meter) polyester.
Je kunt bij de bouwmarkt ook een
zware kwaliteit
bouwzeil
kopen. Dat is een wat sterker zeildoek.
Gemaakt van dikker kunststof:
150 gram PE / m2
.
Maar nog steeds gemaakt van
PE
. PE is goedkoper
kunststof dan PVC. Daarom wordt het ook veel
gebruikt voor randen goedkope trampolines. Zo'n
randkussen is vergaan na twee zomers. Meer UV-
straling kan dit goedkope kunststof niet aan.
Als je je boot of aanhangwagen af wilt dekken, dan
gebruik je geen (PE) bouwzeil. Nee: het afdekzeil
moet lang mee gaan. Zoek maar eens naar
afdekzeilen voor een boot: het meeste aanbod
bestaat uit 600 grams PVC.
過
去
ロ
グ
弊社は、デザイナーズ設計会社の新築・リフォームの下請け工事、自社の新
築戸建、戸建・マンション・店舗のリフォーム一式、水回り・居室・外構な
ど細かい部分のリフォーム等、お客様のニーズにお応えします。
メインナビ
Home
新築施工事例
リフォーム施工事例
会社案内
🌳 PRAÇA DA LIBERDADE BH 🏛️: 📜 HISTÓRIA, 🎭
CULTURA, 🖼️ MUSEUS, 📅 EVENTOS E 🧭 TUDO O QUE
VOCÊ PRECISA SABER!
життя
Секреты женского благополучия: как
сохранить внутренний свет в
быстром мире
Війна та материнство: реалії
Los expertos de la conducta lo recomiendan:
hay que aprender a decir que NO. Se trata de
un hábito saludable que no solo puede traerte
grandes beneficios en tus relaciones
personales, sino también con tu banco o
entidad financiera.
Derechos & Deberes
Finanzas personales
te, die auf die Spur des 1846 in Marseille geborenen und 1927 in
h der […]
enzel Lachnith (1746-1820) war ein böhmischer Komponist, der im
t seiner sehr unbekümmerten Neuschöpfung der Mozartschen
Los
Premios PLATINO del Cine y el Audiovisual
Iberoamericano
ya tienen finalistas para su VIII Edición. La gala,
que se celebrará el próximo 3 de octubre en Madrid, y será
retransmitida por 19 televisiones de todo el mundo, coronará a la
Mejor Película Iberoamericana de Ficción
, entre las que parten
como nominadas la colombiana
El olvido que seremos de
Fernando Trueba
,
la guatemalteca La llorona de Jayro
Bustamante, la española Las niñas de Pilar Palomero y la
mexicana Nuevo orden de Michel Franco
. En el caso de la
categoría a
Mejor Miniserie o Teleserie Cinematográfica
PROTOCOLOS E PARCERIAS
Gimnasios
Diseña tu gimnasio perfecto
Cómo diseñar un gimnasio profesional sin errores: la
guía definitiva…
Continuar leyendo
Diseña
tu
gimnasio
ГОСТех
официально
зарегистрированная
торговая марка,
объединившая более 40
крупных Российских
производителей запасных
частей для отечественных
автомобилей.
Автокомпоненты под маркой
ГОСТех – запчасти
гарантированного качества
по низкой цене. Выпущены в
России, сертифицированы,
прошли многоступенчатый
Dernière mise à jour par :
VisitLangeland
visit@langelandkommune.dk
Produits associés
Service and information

# # # # # # #

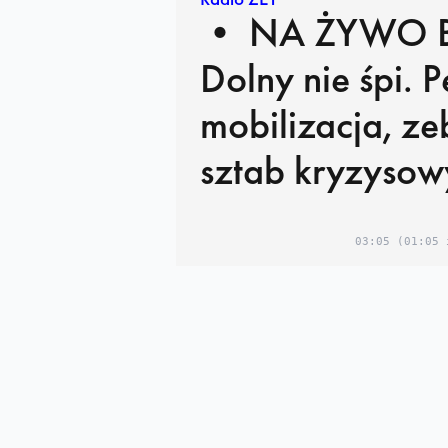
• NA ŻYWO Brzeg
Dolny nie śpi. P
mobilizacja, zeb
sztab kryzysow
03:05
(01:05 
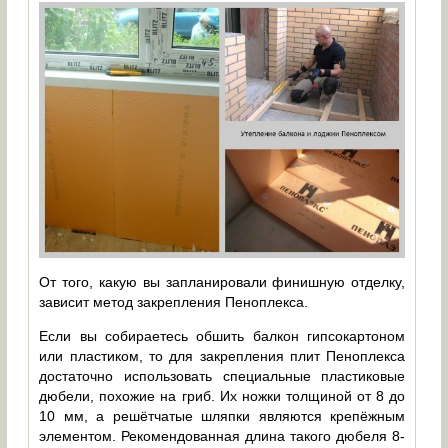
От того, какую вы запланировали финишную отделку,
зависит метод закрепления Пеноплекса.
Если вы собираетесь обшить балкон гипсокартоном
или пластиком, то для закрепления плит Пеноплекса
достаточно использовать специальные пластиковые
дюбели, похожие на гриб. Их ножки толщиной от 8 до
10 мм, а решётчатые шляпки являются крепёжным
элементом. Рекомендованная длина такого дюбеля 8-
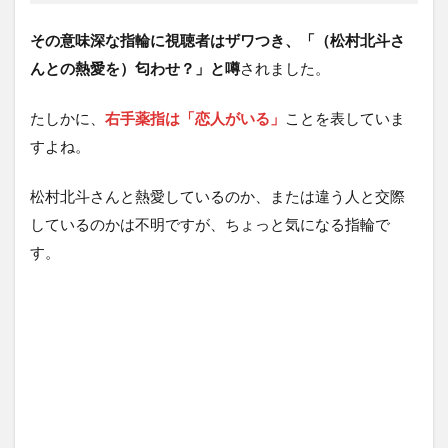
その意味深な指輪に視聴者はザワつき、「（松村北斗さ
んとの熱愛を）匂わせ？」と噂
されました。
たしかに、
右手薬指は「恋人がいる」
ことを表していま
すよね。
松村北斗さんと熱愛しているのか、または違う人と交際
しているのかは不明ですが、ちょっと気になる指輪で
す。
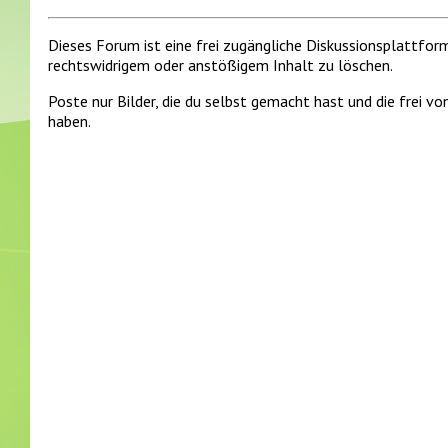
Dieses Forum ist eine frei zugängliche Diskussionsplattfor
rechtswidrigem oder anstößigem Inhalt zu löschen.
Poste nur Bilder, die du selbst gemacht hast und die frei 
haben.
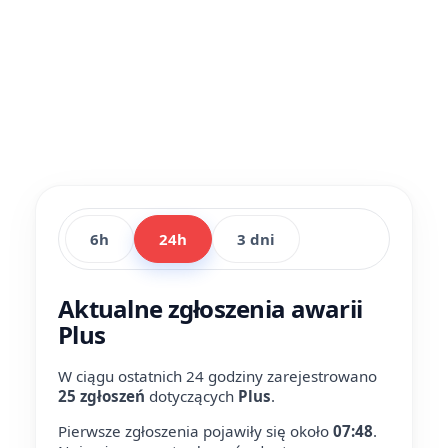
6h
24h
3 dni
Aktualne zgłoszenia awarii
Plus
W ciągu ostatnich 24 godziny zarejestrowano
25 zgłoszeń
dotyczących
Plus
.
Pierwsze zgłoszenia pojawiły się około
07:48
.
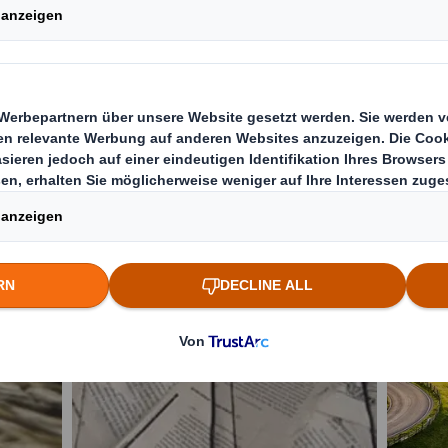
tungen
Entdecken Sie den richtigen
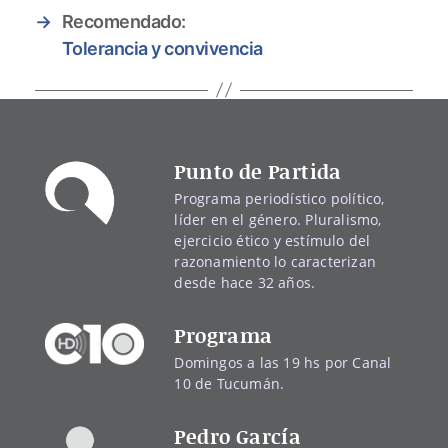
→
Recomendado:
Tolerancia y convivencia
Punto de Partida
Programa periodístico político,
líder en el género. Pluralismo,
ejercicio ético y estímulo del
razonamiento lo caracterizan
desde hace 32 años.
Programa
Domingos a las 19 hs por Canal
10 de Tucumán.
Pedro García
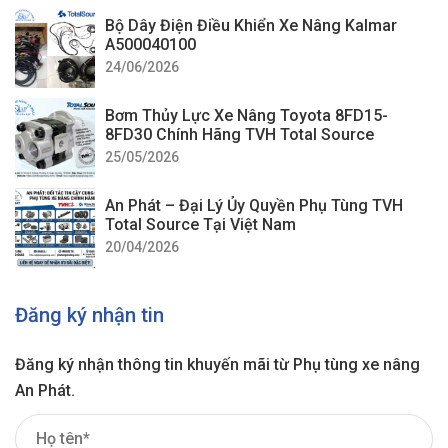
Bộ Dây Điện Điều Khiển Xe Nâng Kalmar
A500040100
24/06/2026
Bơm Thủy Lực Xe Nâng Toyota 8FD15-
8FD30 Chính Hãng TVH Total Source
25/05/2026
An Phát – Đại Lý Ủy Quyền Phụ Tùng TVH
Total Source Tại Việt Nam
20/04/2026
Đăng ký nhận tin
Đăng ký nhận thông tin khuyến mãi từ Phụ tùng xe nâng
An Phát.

# # # # # # #

# The problem
Copy out, without any change, the lines from the one containing "От того, какую" up to and including the one containing "дюбели, похожие на" in the records above.

# Exercise output
От того, какую вы запланировали финишную отделку,
зависит метод закрепления Пеноплекса.
Если вы собираетесь обшить балкон гипсокартоном
или пластиком, то для закрепления плит Пеноплекса
достаточно использовать специальные пластиковые
дюбели, похожие на гриб. Их ножки толщиной от 8 до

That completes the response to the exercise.